Letter to the main character:

Dear Crow,

I know that your best friend Bobby is mad at you right now. I know that soon he will forgive you and be ready to talk to you. Just know that people might not want to talk to you because some people just aren’t sure of what really happened that night so all you can do is tell the judge and the court that you for sure didn’t hurt Sophie that night. As for Sophie, I think that soon she will also talk about that night, sometime it will hit her as to what really happened (because she forgot) and then she will want to face you and talk to you. Everyone that knows you well will know that you didn’t commit the crime and you do know someone on the jury, so I’m sure that you will win the case. And you are also telling the truth, so you shouldn’t lose. Even though all of Sophie’s friends don’t like you, you don’t really need to talk to them or be friends with them anymore if they aren’t going to trust you. Trust is a thing you need to keep with your dad. Ask your dad for his trust because that’s what you really need to have. If your dad trusts you, you are for sure going to win the case because you need his support.

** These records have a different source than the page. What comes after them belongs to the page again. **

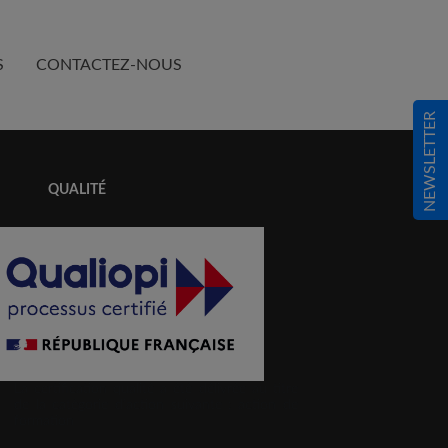
S
CONTACTEZ-NOUS
NEWSLETTER
QUALITÉ
La certification qualité a été délivrée au titre
de la catégorie d’action suivante : action de
formation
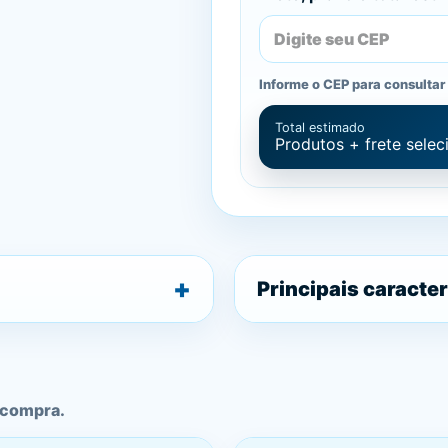
Informe o CEP para consultar 
Total estimado
Produtos + frete sele
Principais caracter
 compra.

You also need to the Sophie’s trust and try to make her trust you so that she will tell the truth about what really happened so you don’t have to go to jail!


week 3 post a


1. Hoax (pg. 95)- something intended to deceive or defraud; hoodwink

2. Azimuth (pg. 96) noun- The horizontal angular distance from a reference direction, usually the northern point of the horizon, to the point where a vertical circle through a celestial body intersects the horizon, usually measured clockwise. Sometimes the southern point is used as the reference direction, and the measurement is made clockwise through 360°


Trust can be described in this book when Crow tells his dad that he didn't hurt Sophie.

Trust is needed in this situation, even though his dad doesn't trust him.